Qubits are inherently noisy, and even more so with current noisy-intermediate quantum devices. Several factors contribute to noise and interfere with the accuracy of quantum calculations. The more qubits that are needed for a particular calculation, the noisier it will be.
Pacific Northwest National Laboratory scientists Bo Peng and Niri Govind, along with Yuri Alexeev and Sahil Gulania from Argonne National Laboratory (ANL), discovered a way to perform more accurate quantum time dynamics of model systems on noisy quantum circuits.
“The potential for quantum computers to surpass classical ones is there,” said Peng who is the first author of the paper published in Physical Review A. “But this quantum supremacy just won’t happen unless we can get around the noise problem.”
Shallower circuits, reduced noise
Much like classical computers, quantum computers use circuits to run algorithms.
When a scientist wants to solve a computational problem, they need to run an algorithm that describes their problem on the computer. More complex algorithms require more extensive circuits to run. Quantum computers get noisier as the circuits get more extensive.
With their collaborators from ANL, Peng and Govind devised a way to run the same algorithms using shallower circuits. By exploiting symmetries revealed by the Yang-Baxter equation, they re-represented the quantum circuits to compress them efficiently.
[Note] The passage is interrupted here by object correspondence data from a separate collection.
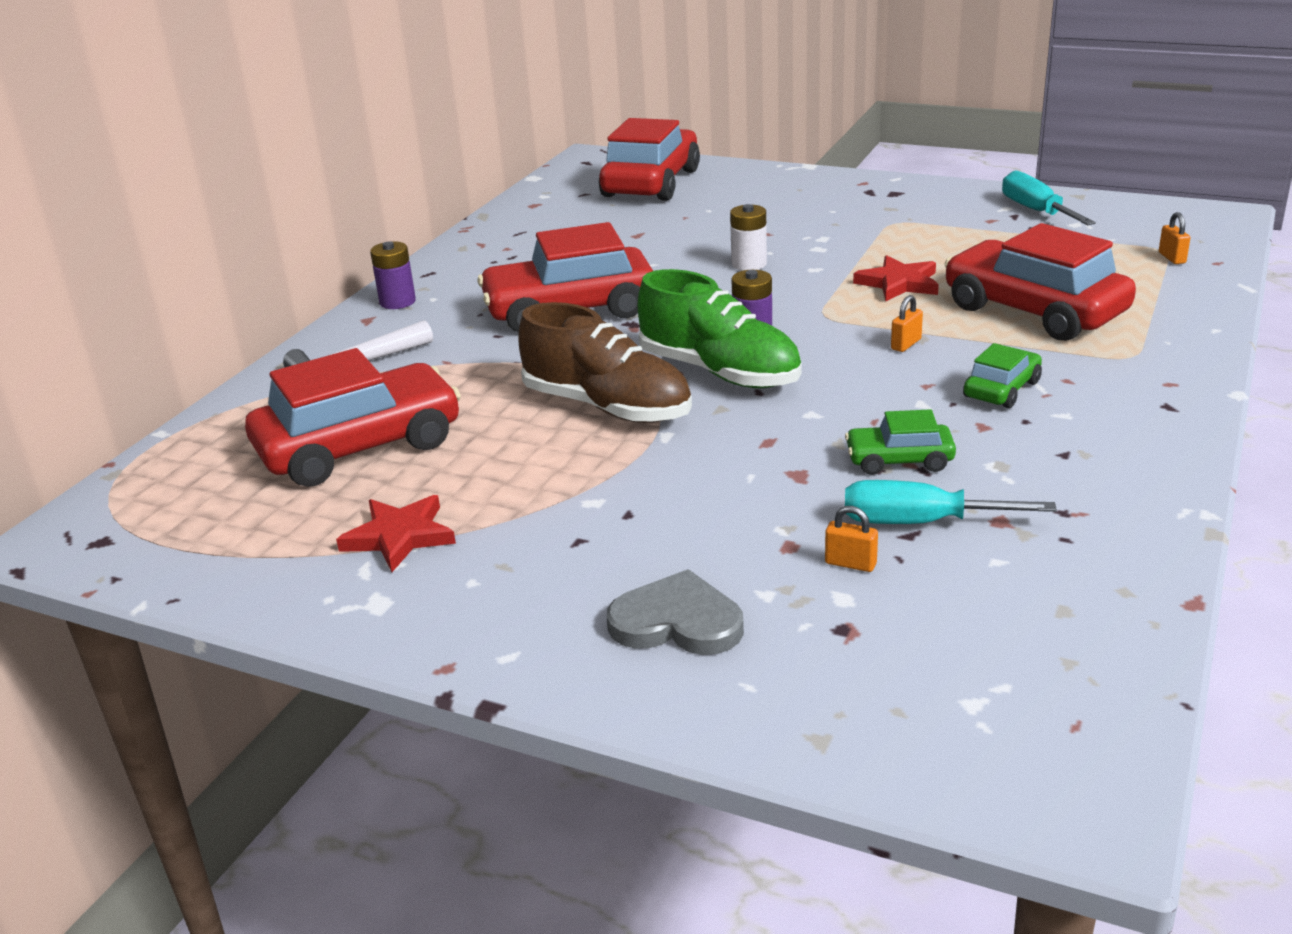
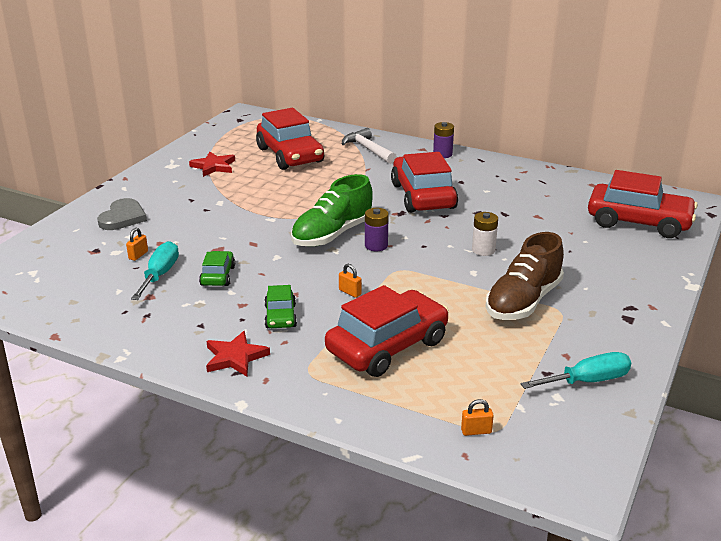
camera: 90 degrees right, 0 degrees up
brown shoe [518,302,692,423] -> brown shoe moved to [486,232,564,320]
red star [853,255,939,302] -> red star moved to [206,331,270,376]
green car [963,343,1042,408] -> green car turned 45 degrees clockwise [264,285,297,328]

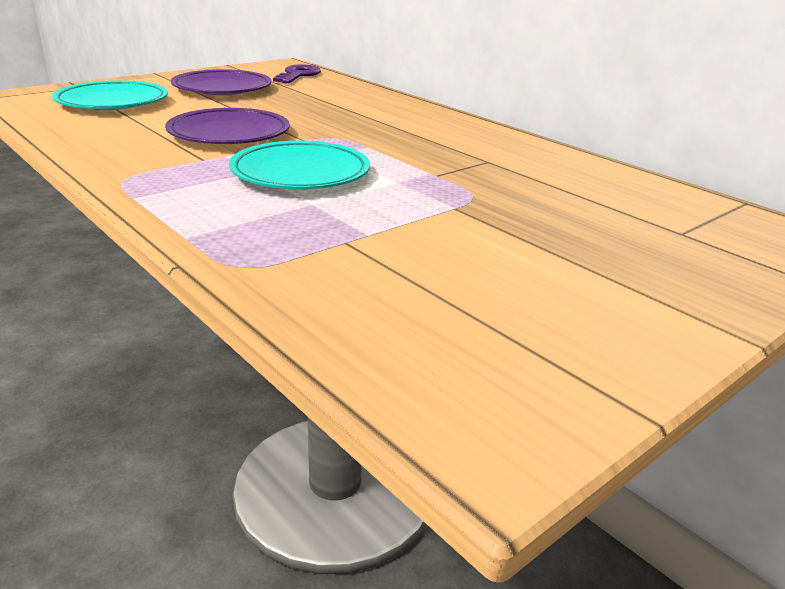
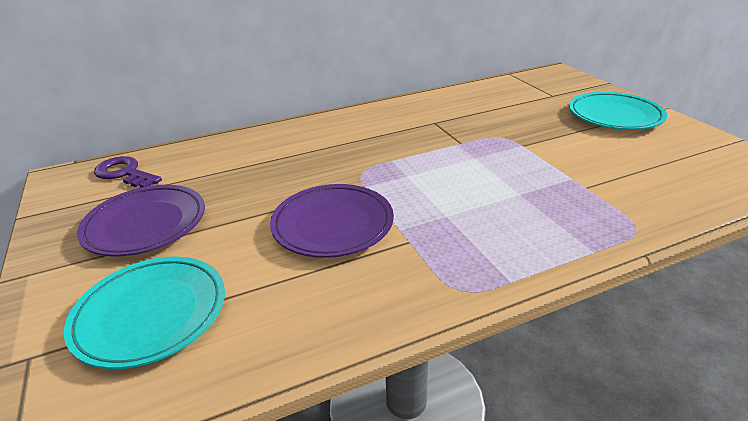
camera: 70 degrees left, 5 degrees up
turquoise plate [229,141,370,189] -> turquoise plate moved to [569,92,667,130]

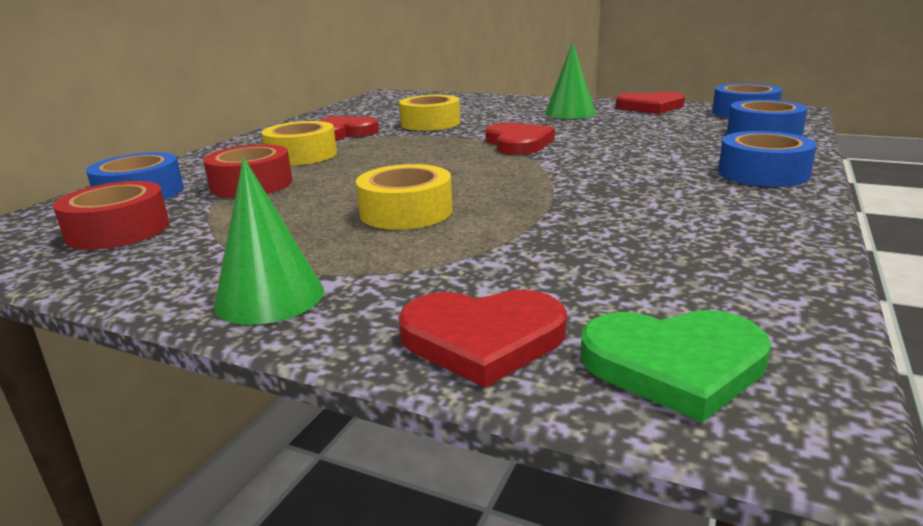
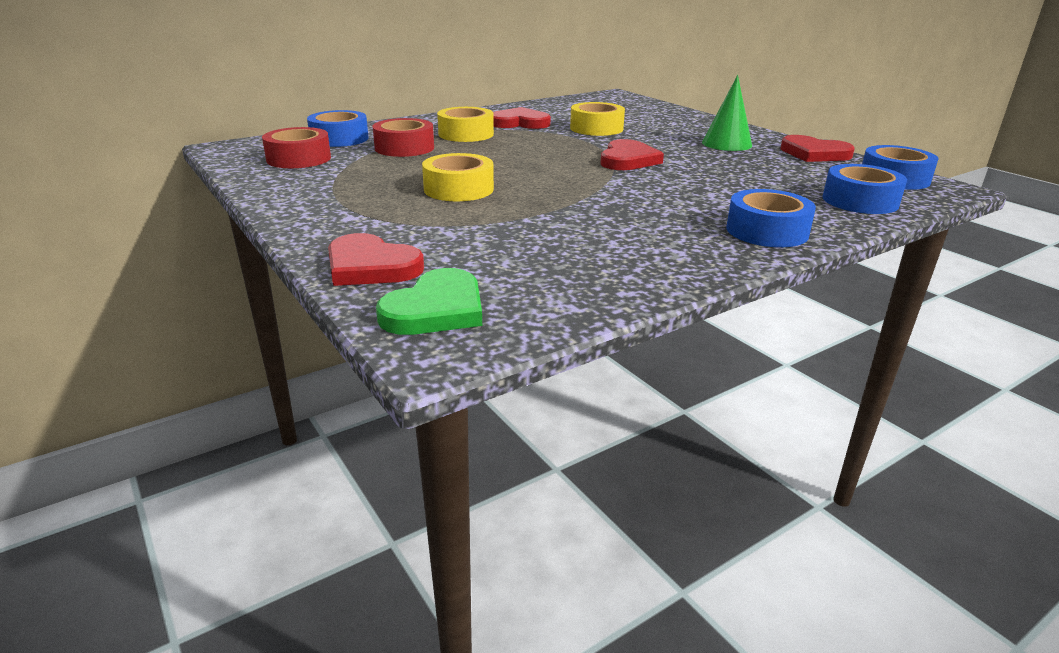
camera: 30 degrees right, 5 degrees up
green cone [214,157,324,325] -> none
green heart [580,310,771,422] -> green heart turned 90 degrees counterclockwise [376,268,482,335]

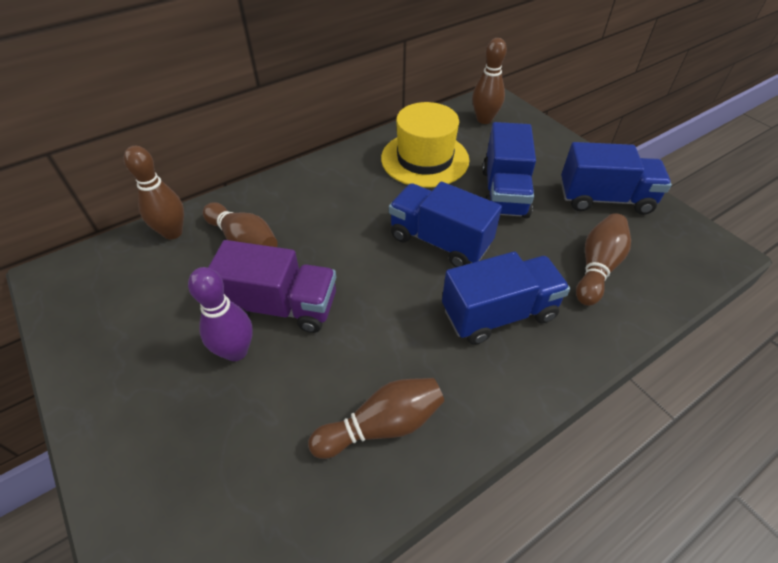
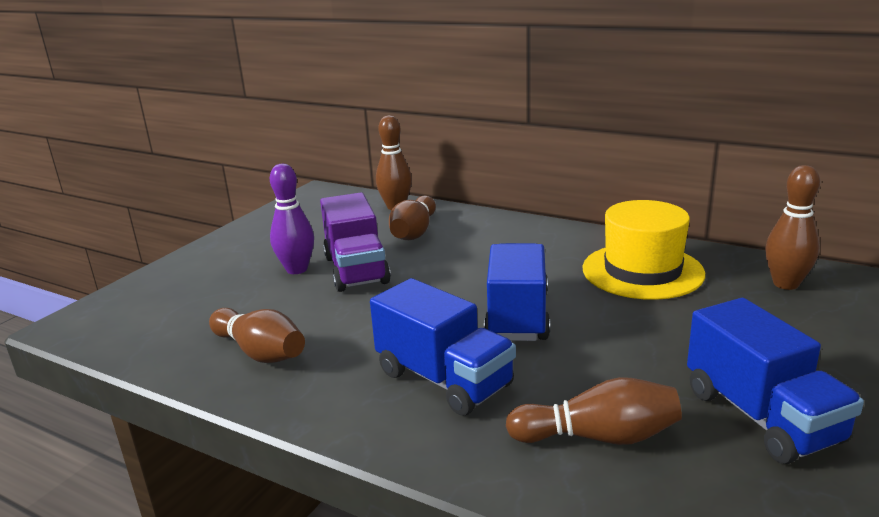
camera: 65 degrees right, 25 degrees down
blue truck [482,122,536,218] -> none

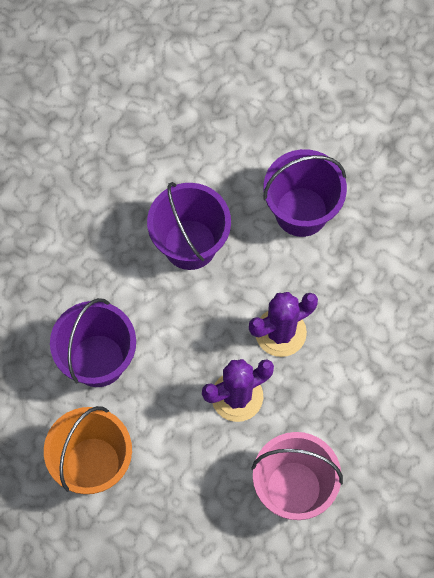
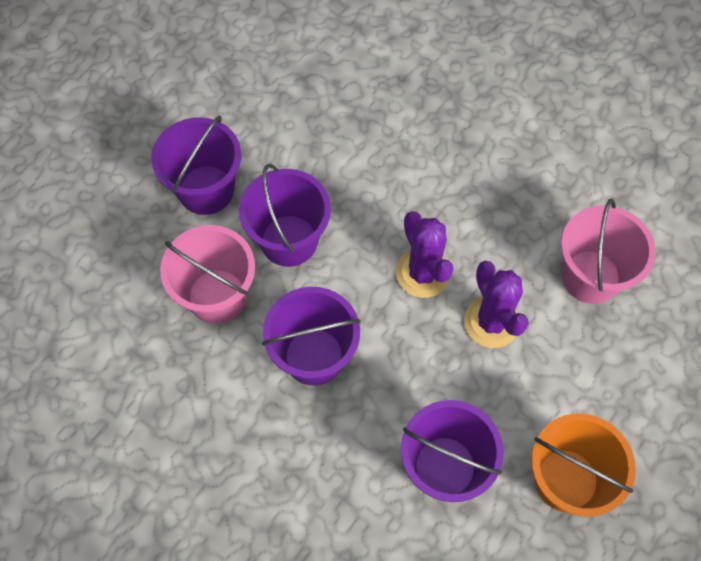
camera: 85 degrees left, 5 degrees down
none -> purple bucket [151,115,241,215]
none -> pink bucket [160,225,255,324]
Govind and Peng then tested their circuit compression on a real quantum computer: IBM’s Manila device. The results were stunning. “Not only could the compressed circuit run the simulation we gave it, but it also performed much better than the same uncompressed circuit,” said Govind. “Though more research is necessary, this shows a promising first step towards bypassing noise in quantum circuits.”
This research was supported by Q-NEXT, a Department of Energy National Quantum Information Science Research Center led by ANL.